I remember working this out in the opposite direction, hoping to get a paradox: that the amplitude of the sound produced by a choir of 100 singers is only 10 times the amplitude of the sounds produced by one of them.

Each individual sound can be represented as a vector in 2-dimensional space, with length 1 (since all are equally loud) and random phase. The resultant sound heard will be the sum of all those vectors.

Adding the vectors one at a time is thus effectively undertaking a random walk in 2 dimensions. The following statements are therefore equivalent:

1. The expected distance travelled in an $n$-step random walk is $\sqrt{n}$.

2. The expected amplitude of $n$ coherent equally loud sound sources is $\sqrt{n}$ times the amplitude of one of them.

It is entirely up to you to decide which one of them you prove from which, but in this case you can assume the truth of 1 (it is a standard result) and deduce the truth of 2, which, squared, is the result you asked for in your question.

(And my paradox wasn't a paradox because I had forgotten that loudness is proportional to the square of amplitude, so 100 choristers are 100 times as loud as one of them).

Incoherent sound sources yield essentially the same answer because you can think of them as coherent sources with varying phase - so again you end up with a total of random phases.

Yes. Let's consider the phase shifts to be random. Then we can consider each amplitude to be an independent random variable $A_i(t)$. Each one has a variance of $$\text{var}(A_i) = \langle A_i^2 \rangle - \langle A_i \rangle^2 = \langle A_i^2 \rangle \propto I_i$$ because the average amplitude should be zero, and intensity is proportional to amplitude squared. The variances of independent random variables add, so $$I = \text{var}(A) = \sum \text{var}(A_i) = \sum I_i$$ as desired.

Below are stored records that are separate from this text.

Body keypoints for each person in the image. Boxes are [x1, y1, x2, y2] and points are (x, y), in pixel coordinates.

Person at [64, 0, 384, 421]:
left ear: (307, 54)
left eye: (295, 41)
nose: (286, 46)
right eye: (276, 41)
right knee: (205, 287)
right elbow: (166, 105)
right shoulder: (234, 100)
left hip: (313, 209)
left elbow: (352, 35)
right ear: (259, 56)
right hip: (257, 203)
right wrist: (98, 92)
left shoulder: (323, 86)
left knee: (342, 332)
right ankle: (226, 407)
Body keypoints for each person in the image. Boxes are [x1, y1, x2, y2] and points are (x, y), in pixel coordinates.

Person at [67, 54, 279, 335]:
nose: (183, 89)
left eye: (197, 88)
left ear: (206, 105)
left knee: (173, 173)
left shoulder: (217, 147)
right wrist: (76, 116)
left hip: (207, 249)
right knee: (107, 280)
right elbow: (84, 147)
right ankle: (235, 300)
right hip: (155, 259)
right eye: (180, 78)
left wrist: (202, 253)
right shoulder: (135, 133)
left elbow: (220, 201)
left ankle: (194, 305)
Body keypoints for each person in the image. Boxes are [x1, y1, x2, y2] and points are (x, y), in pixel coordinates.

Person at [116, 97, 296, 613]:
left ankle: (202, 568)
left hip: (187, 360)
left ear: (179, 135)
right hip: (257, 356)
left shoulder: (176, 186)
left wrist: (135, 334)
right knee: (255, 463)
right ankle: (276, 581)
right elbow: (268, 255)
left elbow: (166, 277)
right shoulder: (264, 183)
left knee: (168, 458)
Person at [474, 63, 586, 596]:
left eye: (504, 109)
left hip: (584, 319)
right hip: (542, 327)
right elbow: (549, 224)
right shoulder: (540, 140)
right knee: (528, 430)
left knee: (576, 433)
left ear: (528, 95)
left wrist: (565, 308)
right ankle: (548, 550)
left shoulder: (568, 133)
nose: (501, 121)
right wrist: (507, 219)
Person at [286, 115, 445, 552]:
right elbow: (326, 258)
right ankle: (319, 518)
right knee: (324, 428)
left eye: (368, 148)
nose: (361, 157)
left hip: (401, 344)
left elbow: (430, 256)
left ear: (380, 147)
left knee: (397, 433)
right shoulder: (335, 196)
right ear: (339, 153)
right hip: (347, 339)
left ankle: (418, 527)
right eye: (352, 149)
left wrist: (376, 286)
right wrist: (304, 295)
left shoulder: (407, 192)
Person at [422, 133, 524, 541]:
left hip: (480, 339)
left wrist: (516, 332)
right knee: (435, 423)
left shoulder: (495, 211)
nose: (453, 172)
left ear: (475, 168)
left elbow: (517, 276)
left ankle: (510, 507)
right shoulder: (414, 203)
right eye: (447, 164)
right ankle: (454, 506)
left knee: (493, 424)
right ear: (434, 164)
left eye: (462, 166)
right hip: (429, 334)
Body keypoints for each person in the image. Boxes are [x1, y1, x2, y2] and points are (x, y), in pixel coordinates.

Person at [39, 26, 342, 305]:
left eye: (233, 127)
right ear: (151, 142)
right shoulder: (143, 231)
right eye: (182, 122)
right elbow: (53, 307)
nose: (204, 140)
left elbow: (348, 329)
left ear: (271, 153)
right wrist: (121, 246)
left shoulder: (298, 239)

You might not like the 'random variable' phrasing, but it's not essential. At heart, the idea is that the $A_iA_j$ cross terms in $(\sum A_i)^2$ must average to zero. I call that property 'independence', you can call it something else.

You cannot prove that because it is not generally true, or because it depends on your definition of "equal loudness". Consider the case where the sound sources are inside a flaring pipe with a standing wave (say, a modified trumpet). A standing wave is typically drawn as a standing wave of the air displacement in the pipe (illustrated), but note that the nodes of the air displacement amplitude coincide with the antinodes of the pressure amplitude.

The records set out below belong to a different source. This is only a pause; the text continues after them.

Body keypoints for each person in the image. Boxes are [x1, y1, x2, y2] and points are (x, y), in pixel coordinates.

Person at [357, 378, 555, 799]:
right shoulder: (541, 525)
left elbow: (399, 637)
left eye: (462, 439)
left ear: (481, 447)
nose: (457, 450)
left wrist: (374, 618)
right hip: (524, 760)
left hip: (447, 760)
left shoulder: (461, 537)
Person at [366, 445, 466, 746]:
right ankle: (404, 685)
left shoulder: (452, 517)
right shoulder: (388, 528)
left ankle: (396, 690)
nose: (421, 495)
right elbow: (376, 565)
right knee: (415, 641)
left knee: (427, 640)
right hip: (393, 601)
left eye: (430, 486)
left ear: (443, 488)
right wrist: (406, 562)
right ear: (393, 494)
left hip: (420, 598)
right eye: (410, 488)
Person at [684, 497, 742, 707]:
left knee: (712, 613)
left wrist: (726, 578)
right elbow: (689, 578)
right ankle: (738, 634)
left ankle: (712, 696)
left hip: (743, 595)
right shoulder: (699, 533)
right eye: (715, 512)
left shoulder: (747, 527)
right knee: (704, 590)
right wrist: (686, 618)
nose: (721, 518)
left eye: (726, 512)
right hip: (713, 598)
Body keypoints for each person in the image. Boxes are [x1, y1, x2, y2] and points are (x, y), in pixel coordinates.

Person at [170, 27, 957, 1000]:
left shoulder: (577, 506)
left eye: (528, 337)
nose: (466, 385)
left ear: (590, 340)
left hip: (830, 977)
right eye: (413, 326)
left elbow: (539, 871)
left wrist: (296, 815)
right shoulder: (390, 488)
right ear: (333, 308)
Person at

The sound sources (say, small piezo loudspeakers) are pressure transducers and they are placed at the antinodes of the pressure amplitude. If each of them contributes to a fixed pressure amplitude $\Delta p$ at the position of the listener, then $N$ of these pressure transducers ($N=7$ in the picture) will produce $7\Delta p$ of pressure amplitude and $N^2=49$ times more acoustic energy compared to a single transducer.

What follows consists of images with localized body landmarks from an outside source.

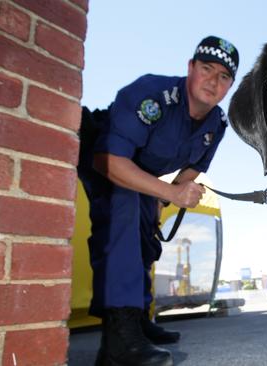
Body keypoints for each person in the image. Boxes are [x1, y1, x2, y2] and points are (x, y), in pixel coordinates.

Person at [77, 36, 238, 366]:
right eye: (206, 69)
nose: (213, 81)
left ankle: (138, 322)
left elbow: (195, 167)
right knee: (121, 216)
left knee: (147, 237)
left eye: (224, 77)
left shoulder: (217, 123)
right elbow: (108, 161)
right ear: (190, 68)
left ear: (230, 86)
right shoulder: (152, 94)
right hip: (104, 156)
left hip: (142, 175)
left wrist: (168, 195)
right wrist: (171, 193)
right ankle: (118, 343)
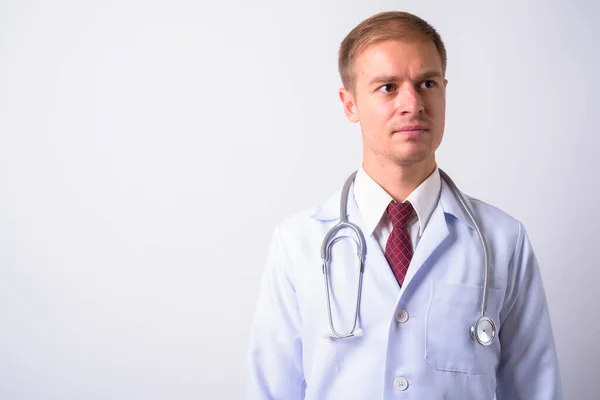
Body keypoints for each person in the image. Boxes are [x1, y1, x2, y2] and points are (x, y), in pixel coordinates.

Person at [246, 11, 563, 399]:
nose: (412, 103)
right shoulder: (298, 243)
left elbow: (536, 389)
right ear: (350, 105)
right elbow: (270, 390)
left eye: (426, 83)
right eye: (388, 87)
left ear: (444, 91)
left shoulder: (502, 240)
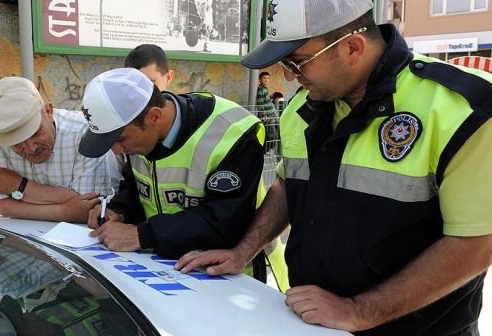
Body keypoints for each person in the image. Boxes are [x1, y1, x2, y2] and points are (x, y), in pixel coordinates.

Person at [176, 0, 492, 335]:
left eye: (297, 63)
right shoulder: (303, 106)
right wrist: (243, 251)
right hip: (314, 323)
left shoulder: (464, 109)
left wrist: (359, 310)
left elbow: (477, 242)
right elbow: (288, 185)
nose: (288, 76)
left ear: (352, 47)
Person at [77, 67, 288, 288]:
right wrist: (118, 210)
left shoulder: (232, 131)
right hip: (165, 273)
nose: (117, 151)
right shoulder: (140, 135)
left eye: (120, 139)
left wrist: (143, 235)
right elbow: (135, 188)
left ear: (154, 116)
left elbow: (225, 221)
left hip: (228, 279)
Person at [0, 77, 122, 223]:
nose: (30, 148)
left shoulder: (84, 133)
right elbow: (4, 207)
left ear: (48, 111)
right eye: (16, 143)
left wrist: (19, 185)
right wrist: (65, 211)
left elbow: (88, 210)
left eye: (35, 133)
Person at [256, 72, 279, 154]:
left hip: (270, 116)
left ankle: (267, 150)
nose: (266, 80)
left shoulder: (265, 89)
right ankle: (270, 150)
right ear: (260, 79)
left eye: (268, 78)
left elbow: (267, 103)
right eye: (264, 78)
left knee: (269, 133)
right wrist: (263, 115)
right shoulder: (260, 89)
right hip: (266, 117)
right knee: (272, 134)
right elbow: (260, 103)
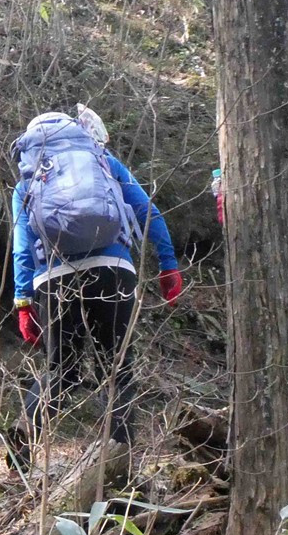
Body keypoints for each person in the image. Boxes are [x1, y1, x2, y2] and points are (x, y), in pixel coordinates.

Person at [11, 106, 182, 459]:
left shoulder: (27, 181)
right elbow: (147, 210)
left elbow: (22, 247)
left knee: (61, 370)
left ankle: (19, 449)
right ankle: (118, 464)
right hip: (113, 267)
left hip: (55, 278)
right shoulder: (103, 162)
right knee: (117, 368)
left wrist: (23, 301)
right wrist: (168, 264)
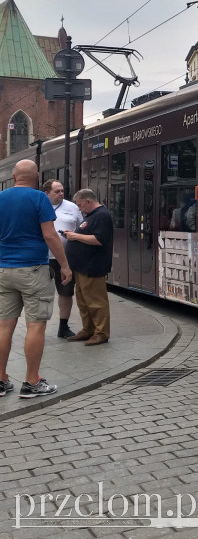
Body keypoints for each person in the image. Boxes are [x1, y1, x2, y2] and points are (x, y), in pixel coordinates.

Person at [0, 159, 72, 398]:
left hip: (4, 270)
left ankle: (1, 380)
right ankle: (31, 382)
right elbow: (50, 235)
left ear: (13, 176)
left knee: (3, 326)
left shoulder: (1, 198)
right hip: (33, 269)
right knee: (36, 325)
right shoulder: (39, 198)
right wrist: (64, 265)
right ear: (37, 177)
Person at [63, 189, 114, 346]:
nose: (79, 208)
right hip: (81, 266)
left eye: (80, 205)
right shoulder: (90, 216)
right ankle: (88, 329)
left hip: (93, 266)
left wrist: (75, 236)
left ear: (88, 201)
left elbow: (99, 239)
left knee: (96, 302)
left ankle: (101, 333)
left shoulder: (101, 215)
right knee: (83, 301)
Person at [43, 179, 83, 339]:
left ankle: (63, 326)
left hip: (64, 259)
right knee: (40, 294)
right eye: (57, 191)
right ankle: (37, 327)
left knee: (66, 293)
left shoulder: (72, 207)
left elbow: (82, 227)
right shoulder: (38, 204)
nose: (61, 194)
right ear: (47, 193)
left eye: (62, 191)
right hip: (42, 258)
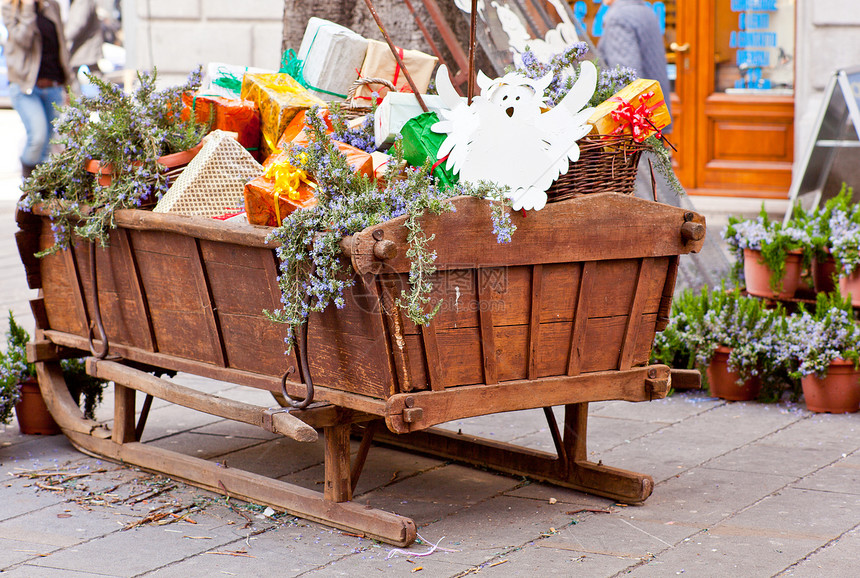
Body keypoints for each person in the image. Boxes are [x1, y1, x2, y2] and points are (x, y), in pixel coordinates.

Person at [1, 0, 75, 179]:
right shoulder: (10, 8)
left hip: (53, 85)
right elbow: (22, 40)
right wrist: (27, 8)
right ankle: (28, 183)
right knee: (38, 137)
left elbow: (61, 47)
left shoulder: (51, 6)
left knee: (48, 145)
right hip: (26, 87)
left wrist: (69, 84)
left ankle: (37, 194)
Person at [598, 0, 672, 126]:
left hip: (635, 126)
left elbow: (625, 80)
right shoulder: (645, 11)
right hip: (653, 115)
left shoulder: (619, 18)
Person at [66, 0, 102, 76]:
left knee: (73, 73)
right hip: (82, 45)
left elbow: (78, 25)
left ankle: (107, 87)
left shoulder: (83, 2)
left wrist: (63, 37)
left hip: (86, 45)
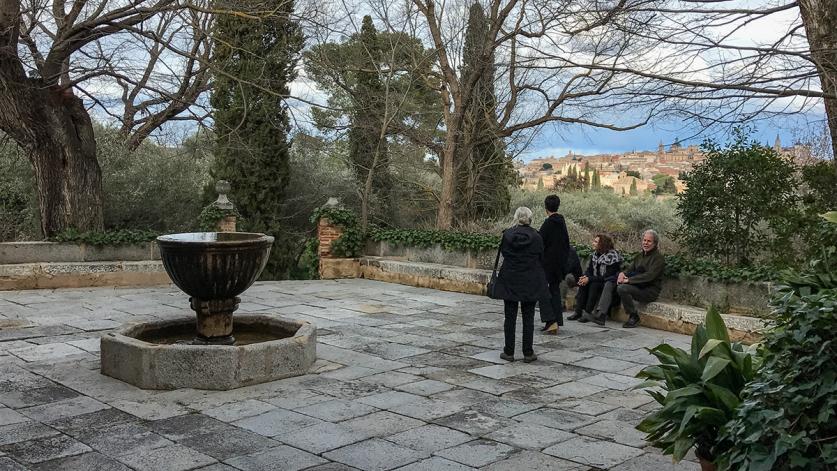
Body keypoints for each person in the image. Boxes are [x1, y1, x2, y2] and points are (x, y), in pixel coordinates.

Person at [492, 207, 549, 362]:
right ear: (530, 219)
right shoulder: (536, 237)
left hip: (510, 279)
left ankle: (509, 351)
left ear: (516, 218)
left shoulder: (507, 235)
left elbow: (504, 253)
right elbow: (541, 257)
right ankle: (528, 352)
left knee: (509, 317)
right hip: (530, 280)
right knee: (528, 318)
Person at [568, 234, 622, 326]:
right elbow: (589, 270)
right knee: (583, 283)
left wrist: (589, 279)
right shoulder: (595, 255)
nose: (593, 243)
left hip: (607, 282)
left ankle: (587, 313)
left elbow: (607, 276)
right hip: (596, 279)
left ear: (603, 244)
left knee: (594, 284)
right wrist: (585, 277)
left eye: (596, 242)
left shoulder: (612, 256)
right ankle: (578, 311)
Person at [617, 229, 666, 328]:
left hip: (650, 291)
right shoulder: (639, 256)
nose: (646, 243)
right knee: (617, 285)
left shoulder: (658, 258)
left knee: (622, 288)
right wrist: (622, 274)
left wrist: (629, 280)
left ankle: (633, 316)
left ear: (655, 243)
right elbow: (630, 269)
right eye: (644, 240)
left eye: (649, 241)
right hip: (638, 287)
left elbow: (650, 276)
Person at [538, 194, 571, 334]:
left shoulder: (548, 223)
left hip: (547, 265)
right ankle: (556, 321)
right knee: (555, 292)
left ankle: (550, 320)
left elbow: (539, 242)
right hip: (559, 265)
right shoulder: (562, 222)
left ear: (546, 208)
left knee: (542, 291)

(Update: I assumed that the sound source primarily act on pressure. It might be more appropriate to consider sound sources as acting on air displacement, in which case they should be placed at the antinodes; the reasoning is otherwise similar.)

How is this possible? Where does the energy come from? Rest assured: the law of energy conservation is not violated. In a case like this, where the acoustic sources can feel each other, the sources have to work harder in order to achieve the same pressure. Imagine that you are driving a damped harmonic oscillator. If you put in twice as much amplitude, you get twice as much amplitude out, but you need to put in four times more power.

Now, if you say that each sound source adds a fixed amount of acoustic power, rather than a fixed amount of amplitude, then your statement is automatically true because of energy conservation. For a case like an ensemble of singers or musical instruments, the coupling between the sound sources is so weak that the difference between sources of fixed amplitude and sources of fixed power is negligible. But if you design a loudspeaker line array for use in churches or train stations, with the purpose of radiating the sound horizontally and not vertically, then this distinction will not be negligible and must be taken into account.